A giant cardboard box, labeled “Keep Refrigerated” arrived on my front porch last week. It was the start of a summer Caprese kickoff with Galbani Mozzarella Fresca, where a whole slew of incredible bloggers are creating recipes that you want to have in your face as the season moves from hot to simmering, and your wardrobe moves from winter wear to bikini fabulous.
You already love Caprese. Gorgeously fresh, juicy heirloom tomatoes, tons of just-picked basil, slices of creamy mozzarella, a ton of fresh-ground pepper sprinkled up top. But, now, you’re going to fall madly in love with this simple salad, because Galbani isn’t just going to be giving you a slew of gorgeous new recipe options with this here blogger challenge. They’re also giving you a chance to win $500!
Ever since I decided to eat Primal-style, I get a good, thick craving for a beautiful piece of grass-fed steak. I used to eschew red meat, but once I discovered some of the nutritional benefits of properly raised beef, my face started craving it big time. So, I decided to cook some serious Caprese Steak. But, this baby ain’t no ordinary hunk of lovin’. I decided to grill up a buttery filet (you can save a few pennies and just make yourself a tenderloin, or whatever looks good in the grocery store this week). The perfectly marinated steak is grilled to perfection, then topped with a rich anchovy pesto. Whaaaat?! Did you just turn your nose up at “anchovy pesto”?! Well, that’s because you think it’s going to be fishy. But, it’s not. It’s all rich and smoky, and melts itself around that steak like a slice of Irish butter on a fourth of July sidewalk. Just guuurgeous. I am telling you. Put that nose down. You’re welcome.
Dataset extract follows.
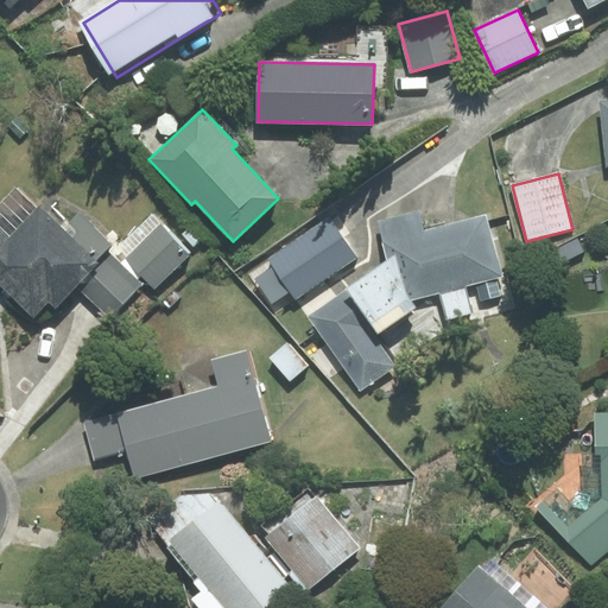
[(106,249),(111,245),(78,214),(64,229),(39,206),(11,238),(0,229),(0,228),(0,285),(33,317),(49,302),(56,308),(76,287),(97,264),(95,261),(106,249)]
Fresh, ripe heirloom tomatoes, in a hundred different colors are popped on top of the pesto, then these perfect little pearls of Galbani Fresh Mozzarella soften into polka dots around the plate. This recipe is serious perfection.
Now let us rejoice in all that is summertime. May the Caprese festivities commence! Get in on the fun of Galbani Caprese Challenge by visiting their website, and nabbing original recipes from other bloggers in this event. Galbani is giving away all kinds of fun prizes to voters through August 9, with a grand prize of $500 given to a random voter at the end of the contest. You can enter once a day, so go check out the other blogger’s fun spins on the classic Italian dish Caprese, and vote for a chance to win some great prizes!
Galbani Mozzarella Fresca is crafted here in the United States using Egidio Galbani’s original secret family recipe. Made in the fior di latte tradition from cow’s milk, the fresh mozzarella is gently stretched and kneaded through the Italian process known as pasta filata. This produces the uniquely soft, moist texture and mild, delicate taste Galbani Mozzarella Fresca is known for, as well as the melt-in-your-mouth deliciousness few can resist. Recently listed by the editors of Saveur Magazine as one of their favorite fresh mozzarellas, I think it’ll become your favorite as well!
Caprese Grilled Steak
2 packages anchovy fillets
2 cups fresh basil leaves
2 cloves fresh garlic
1/2 cup pinenuts
1/2 cup olive oil
salt and fresh ground pepper to taste
2 pounds beef tenderloin, flank, or New York Strip steak
1/2 cup small, colorful heirloom tomatoes, halved or diced
8 ounces Galbani® Mozzarella Fresca™ Perlini
2 tablespoons small, fresh basil leaves
In a blender or food processor, combine anchovy fillets, basil, garlic, pine nuts, olive oil, and salt and pepper until pureed. Spread a tablespoon over the top and bottom of steak. Cover steak and refrigerate for 20 minutes (and up to overnight) to marinate with nice flavor. Note: if you're in a hurry, no need to marinate!
Grill steak on one side, over a medium-hot grill for 4-5 minutes. Flip steak, then grill until it reaches your desired doneness. Immediately top hot steaks with a generous amount of pesto. Allow to cool for 10 minutes before slicing against the grain into 1/2" slices. Sprinkle fresh cut tomatoes, Galbani Mozzarella Fresca pearls, and fresh basil leaves on top. Serve immediately and enjoy!